Using a simulation of the human digestive process validated by other studies, the team mixed the defatted soybean flours with various fluids and enzymes to mimic the oral, gastric, intestinal, and colonic phases of digestion. They identified 13 bioactive peptides produced during digestion, most of which came from glycinin and B-conglycinin, according to the study.


In testing the digested materials’ capacity to inhibit the activity of HMGCR, a protein that controls the rate of cholesterol synthesis, the researchers found that their inhibitory properties were two to seven times less potent than simvastatin, a popular drug used to treat high LDL cholesterol and fat levels in the blood that was used as a control in the study.

After classifying the soybean varieties by their glycinin and B-conglycinin composition and their HMGCR inhibitory properties, the team selected five varieties for further analysis. “We started with cells that were already exposed to fatty acids to mimic fatty liver disease and tried to understand the role of the digested soy proteins,” de Mejia said.

“We measured several parameters associated with cholesterol and lipid metabolism and various other markers—proteins and enzymes—that positively or negatively affect lipid metabolism,” de Mejia added.

These markers included HMGCR and angiopoietin-like 3, a protein secreted primarily by the liver that is a critical modulator of lipid metabolism, de Mejia said.

ANGPTL3 inhibits the enzymes involved in the metabolism of triglycerides, LDL cholesterol and high-density lipoprotein cholesterol, which is sometimes called “good cholesterol” in contrast to LDL’s reputation as “bad cholesterol.”  Both HMGCR and ANGPTL3 are overexpressed in fatty liver disease, according to the study.

Secretion of ANGPTL3 more than tripled after the liver cells were exposed to the fatty acids, de Mejia said. However, the team found that peptides from three of the digested soybean varieties reduced ANGPTL3 secretion by 41 percent to 81 percent in correlation with their glycinin and B-conglycinin ratios.


Although the fatty acids reduced the liver cells’ absorption of LDL cholesterol by more than one-third, the soybean digests reversed this by inhibiting the expression of a protein. The digests increased the cells’ uptake of LDL by 25 percent to 92 percent, depending on the soybean variety and its glycinin and B-conglycinin proportions.

Greater concentrations of B-conglycinin in the digests correlated with larger reductions in oxidized LDL, esterified cholesterol, triglycerides and HMGCR levels in plasma, the team found.

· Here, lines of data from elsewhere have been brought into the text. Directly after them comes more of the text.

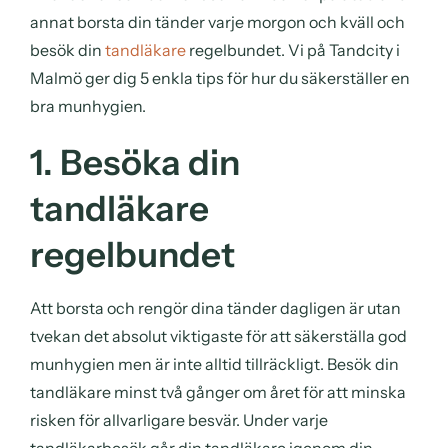
annat borsta din tänder varje morgon och kväll och
besök din
tandläkare
regelbundet. Vi på Tandcity i
Malmö ger dig 5 enkla tips för hur du säkerställer en
bra munhygien.
1. Besöka din
tandläkare
regelbundet
Att borsta och rengör dina tänder dagligen är utan
tvekan det absolut viktigaste för att säkerställa god
munhygien men är inte alltid tillräckligt. Besök din
tandläkare minst två gånger om året för att minska
risken för allvarligare besvär. Under varje
tandläkarbesök går din tandläkare igenom din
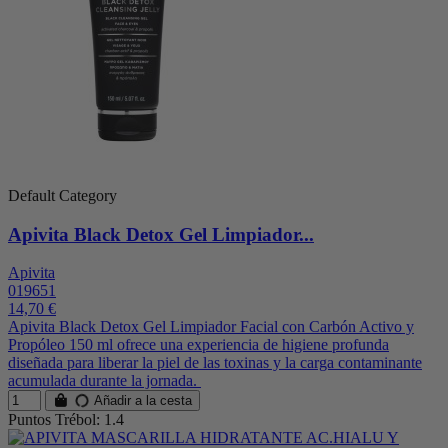
Default Category
Apivita Black Detox Gel Limpiador...
Apivita
019651
14,70 €
Apivita Black Detox Gel Limpiador Facial con Carbón Activo y
Propóleo 150 ml ofrece una experiencia de higiene profunda
diseñada para liberar la piel de las toxinas y la carga contaminante
acumulada durante la jornada.
Añadir a la cesta
Puntos Trébol: 1.4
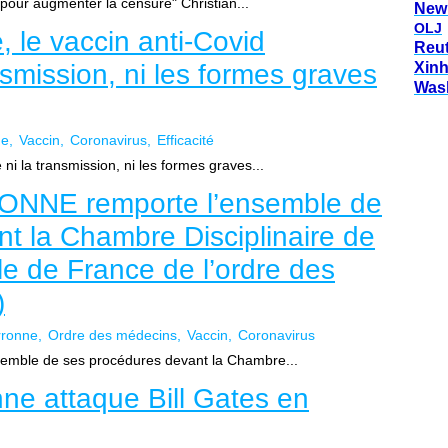
e pour augmenter la censure" Christian...
New
OLJ
, le vaccin anti-Covid
Reu
smission, ni les formes graves
Xin
Was
ne
Vaccin
Coronavirus
Efficacité
 la transmission, ni les formes graves...
ONNE remporte l’ensemble de
t la Chambre Disciplinaire de
le de France de l’ordre des
)
rronne
Ordre des médecins
Vaccin
Coronavirus
mble de ses procédures devant la Chambre...
ne attaque Bill Gates en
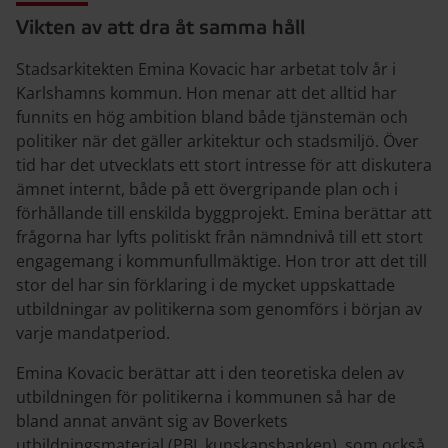
Vikten av att dra åt samma håll
Stadsarkitekten Emina Kovacic har arbetat tolv år i
Karlshamns kommun. Hon menar att det alltid har
funnits en hög ambition bland både tjänstemän och
politiker när det gäller arkitektur och stadsmiljö. Över
tid har det utvecklats ett stort intresse för att diskutera
ämnet internt, både på ett övergripande plan och i
förhållande till enskilda byggprojekt. Emina berättar att
frågorna har lyfts politiskt från nämndnivå till ett stort
engagemang i kommunfullmäktige. Hon tror att det till
stor del har sin förklaring i de mycket uppskattade
utbildningar av politikerna som genomförs i början av
varje mandatperiod.
Emina Kovacic berättar att i den teoretiska delen av
utbildningen för politikerna i kommunen så har de
bland annat använt sig av Boverkets
utbildningsmaterial (PBL kunskapsbanken), som också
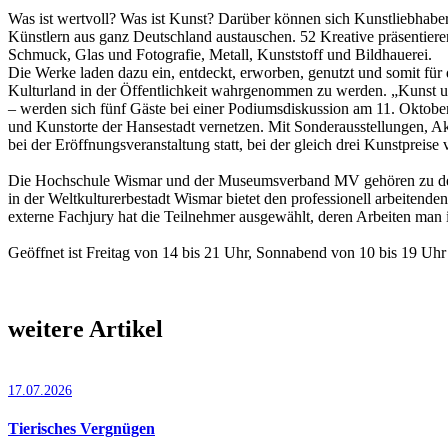
Was ist wertvoll? Was ist Kunst? Darüber können sich Kunstlieb­haber
Künstlern aus ganz Deutschland austauschen. 52 Kreative präsentie
Schmuck, Glas und Fotografie, Metall, Kunststoff und Bildhauerei.
Die Werke laden dazu ein, entdeckt, erworben, genutzt und somit für
Kulturland in der Öffentlichkeit wahrgenommen zu werden. „Kunst und 
– werden sich fünf Gäste bei einer Podiumsdiskussion am 11. Oktober
und Kunstorte der Hansestadt vernetzen. Mit Sonderausstellungen, A
bei der Eröffnungs­veranstaltung statt, bei der gleich drei Kunstpreis
Die Hochschule Wismar und der Museumsverband MV gehören zu den wi
in der Weltkulturerbestadt Wismar bietet den professionell arbeiten
externe Fachjury hat die Teilnehmer ausgewählt, deren Arbeiten man 
Geöffnet ist Freitag von 14 bis 21 Uhr, Sonnabend von 10 bis 19 Uhr 
weitere Artikel
17.07.2026
Tierisches Vergnügen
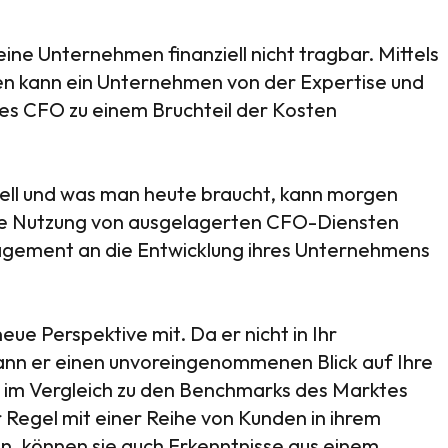
kleine Unternehmen finanziell nicht tragbar. Mittels
gen kann ein Unternehmen von der Expertise und
s CFO zu einem Bruchteil der Kosten
nell und was man heute braucht, kann morgen
 die Nutzung von ausgelagerten CFO-Diensten
gement an die Entwicklung ihres Unternehmens
eue Perspektive mit. Da er nicht in Ihr
 kann er einen unvoreingenommenen Blick auf Ihre
v im Vergleich zu den Benchmarks des Marktes
Regel mit einer Reihe von Kunden in ihrem
, können sie auch Erkenntnisse aus einem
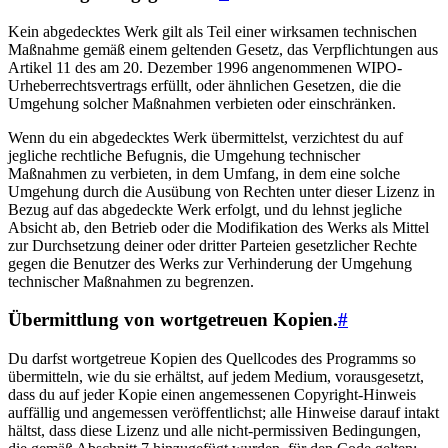
Kein abgedecktes Werk gilt als Teil einer wirksamen technischen
Maßnahme gemäß einem geltenden Gesetz, das Verpflichtungen aus
Artikel 11 des am 20. Dezember 1996 angenommenen WIPO-
Urheberrechtsvertrags erfüllt, oder ähnlichen Gesetzen, die die
Umgehung solcher Maßnahmen verbieten oder einschränken.
Wenn du ein abgedecktes Werk übermittelst, verzichtest du auf
jegliche rechtliche Befugnis, die Umgehung technischer
Maßnahmen zu verbieten, in dem Umfang, in dem eine solche
Umgehung durch die Ausübung von Rechten unter dieser Lizenz in
Bezug auf das abgedeckte Werk erfolgt, und du lehnst jegliche
Absicht ab, den Betrieb oder die Modifikation des Werks als Mittel
zur Durchsetzung deiner oder dritter Parteien gesetzlicher Rechte
gegen die Benutzer des Werks zur Verhinderung der Umgehung
technischer Maßnahmen zu begrenzen.
Übermittlung von wortgetreuen Kopien.
#
Du darfst wortgetreue Kopien des Quellcodes des Programms so
übermitteln, wie du sie erhältst, auf jedem Medium, vorausgesetzt,
dass du auf jeder Kopie einen angemessenen Copyright-Hinweis
auffällig und angemessen veröffentlichst; alle Hinweise darauf intakt
hältst, dass diese Lizenz und alle nicht-permissiven Bedingungen,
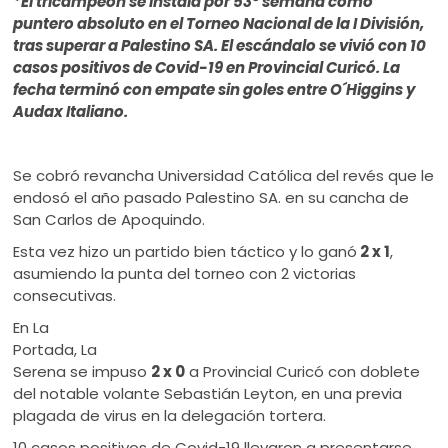
*El tricampeón se instala por 53° semana como
ú
puntero absoluto en el Torneo Nacional de la I División,
tras superar a Palestino SA. El escándalo se vivió con 10
casos positivos de Covid-19 en Provincial Curicó. La
fecha terminó con empate sin goles entre O´Higgins y
Audax Italiano.
Se cobró revancha Universidad Católica del revés que le
endosó el año pasado Palestino SA. en su cancha de
San Carlos de Apoquindo.
Esta vez hizo un partido bien táctico y lo ganó
2 x 1
,
asumiendo la punta del torneo con 2 victorias
consecutivas.
En La
Portada, La
Serena se impuso
2 x 0
a Provincial Curicó con doblete
del notable volante Sebastián Leyton, en una previa
plagada de virus en la delegación tortera.
10 casos positivos de Covid-19 llevaron a presentarse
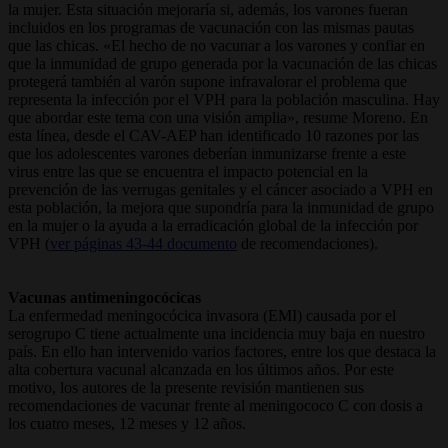
la mujer. Esta situación mejoraría si, además, los varones fueran
incluidos en los programas de vacunación con las mismas pautas
que las chicas. «El hecho de no vacunar a los varones y confiar en
que la inmunidad de grupo generada por la vacunación de las chicas
protegerá también al varón supone infravalorar el problema que
representa la infección por el VPH para la población masculina. Hay
que abordar este tema con una visión amplia», resume Moreno. En
esta línea, desde el CAV-AEP han identificado 10 razones por las
que los adolescentes varones deberían inmunizarse frente a este
virus entre las que se encuentra el impacto potencial en la
prevención de las verrugas genitales y el cáncer asociado a VPH en
esta población, la mejora que supondría para la inmunidad de grupo
en la mujer o la ayuda a la erradicación global de la infección por
VPH (
ver páginas 43-44 documento
de recomendaciones).
Vacunas antimeningocócicas
La enfermedad meningocócica invasora (EMI) causada por el
serogrupo C tiene actualmente una incidencia muy baja en nuestro
país. En ello han intervenido varios factores, entre los que destaca la
alta cobertura vacunal alcanzada en los últimos años. Por este
motivo, los autores de la presente revisión mantienen sus
recomendaciones de vacunar frente al meningococo C con dosis a
los cuatro meses, 12 meses y 12 años.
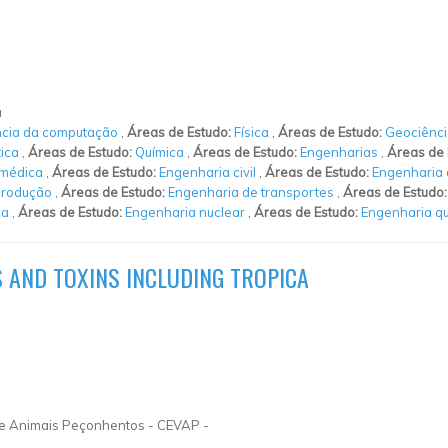
a
ncia da computação
,
Áreas de Estudo:
Física
,
Áreas de Estudo:
Geociênci
tica
,
Áreas de Estudo:
Química
,
Áreas de Estudo:
Engenharias
,
Áreas de 
omédica
,
Áreas de Estudo:
Engenharia civil
,
Áreas de Estudo:
Engenharia 
produção
,
Áreas de Estudo:
Engenharia de transportes
,
Áreas de Estudo
ca
,
Áreas de Estudo:
Engenharia nuclear
,
Áreas de Estudo:
Engenharia q
 AND TOXINS INCLUDING TROPICA
 e Animais Peçonhentos - CEVAP -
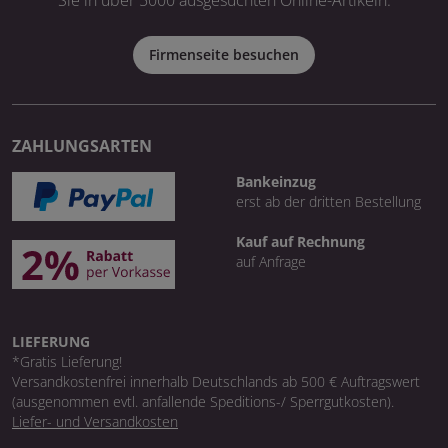
Firmenseite besuchen
ZAHLUNGSARTEN
Bankeinzug
erst ab der dritten Bestellung
Kauf auf Rechnung
auf Anfrage
LIEFERUNG
*Gratis Lieferung!
Versandkostenfrei innerhalb Deutschlands ab 500 € Auftragswert
(ausgenommen evtl. anfallende Speditions-/ Sperrgutkosten).
Liefer- und Versandkosten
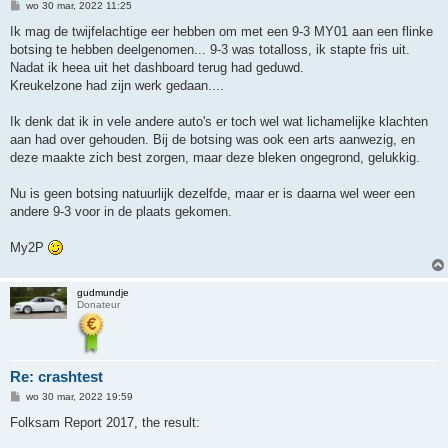
B
wo 30 mar, 2022 11:25
e
r
Ik mag de twijfelachtige eer hebben om met een 9-3 MY01 aan een flinke
i
botsing te hebben deelgenomen... 9-3 was totalloss, ik stapte fris uit.
c
h
Nadat ik heea uit het dashboard terug had geduwd.
t
Kreukelzone had zijn werk gedaan....
Ik denk dat ik in vele andere auto's er toch wel wat lichamelijke klachten
aan had over gehouden. Bij de botsing was ook een arts aanwezig, en
deze maakte zich best zorgen, maar deze bleken ongegrond, gelukkig.
Nu is geen botsing natuurlijk dezelfde, maar er is daarna wel weer een
andere 9-3 voor in de plaats gekomen.
My2P
gudmundje
Donateur
Re: crashtest
B
wo 30 mar, 2022 19:59
e
r
Folksam Report 2017, the result:
i
c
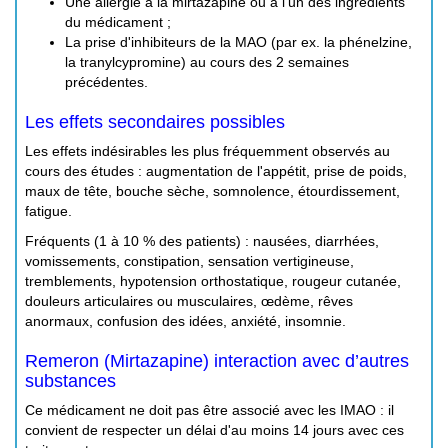
Une allergie à la mirtazapine ou à l'un des ingrédients
du médicament ;
La prise d'inhibiteurs de la MAO (par ex. la phénelzine,
la tranylcypromine) au cours des 2 semaines
précédentes.
Les effets secondaires possibles
Les effets indésirables les plus fréquemment observés au
cours des études : augmentation de l'appétit, prise de poids,
maux de tête, bouche sèche, somnolence, étourdissement,
fatigue.
Fréquents (1 à 10 % des patients) : nausées, diarrhées,
vomissements, constipation, sensation vertigineuse,
tremblements, hypotension orthostatique, rougeur cutanée,
douleurs articulaires ou musculaires, œdème, rêves
anormaux, confusion des idées, anxiété, insomnie.
Remeron (Mirtazapine) interaction avec d’autres
substances
Ce médicament ne doit pas être associé avec les IMAO : il
convient de respecter un délai d'au moins 14 jours avec ces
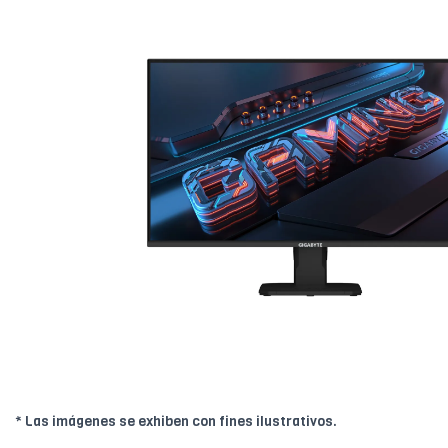
* Las imágenes se exhiben con fines ilustrativos.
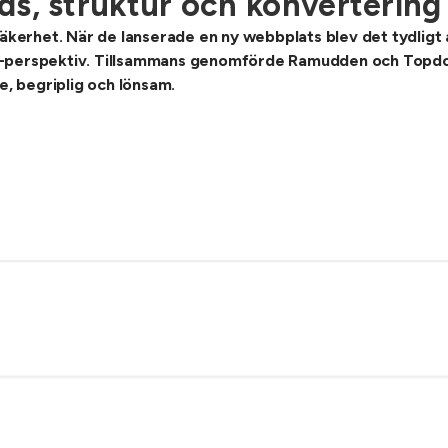
ds, struktur och konvertering
erhet. När de lanserade en ny webbplats blev det tydligt 
O-perspektiv. Tillsammans genomförde Ramudden och Topdog
e, begriplig och lönsam.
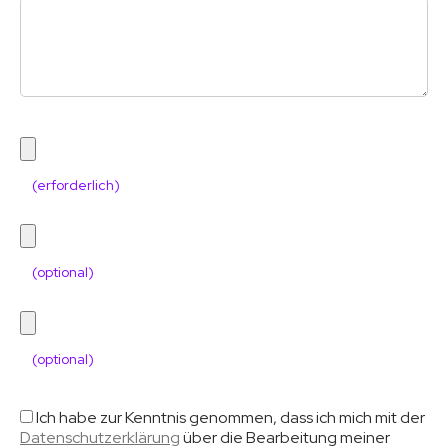
(erforderlich)
(optional)
(optional)
Ich habe zur Kenntnis genommen, dass ich mich mit der
Datenschutzerklärung
über die Bearbeitung meiner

“The digested soybeans’ peptides were able to reduce lipid accumulation by 50 percent to 70 percent, and that’s very important,” de Mejia said. “That was comparable to the statin, which reduced it by 60 percent. We also clearly saw different markers that were influenced by key enzymes that regulate hepatic lipogenesis—the development of a fatty liver.”

Soybeans reduce menopause symptoms

In addition to soy’s cholesterol-lowering properties, previous studies have found other benefits such as its ability to reduce menopause hot flashes. A study published in the journal Menopause by the North American Menopause Society found that a plant-based diet rich in whole soybeans reduces moderate-to-severe hot flashes by 84 percent.


And, notably, at the end of the study, nearly 60 percent of participants following a plant-based diet reported becoming totally free of moderate and severe hot flashes, while the group that did not have a diet change did not report a change in this variable. Many study participants also reported improvements in sexual symptoms, mood, and overall energy. 

“This is a game changer for women aged 45 and over, most of whom we now know can get prompt relief from the most severe and troubling menopause symptoms without drugs,” Neal Barnard, MD, president of the Physicians Committee for Responsible Medicine (PCRM) and study lead researcher, said at the time.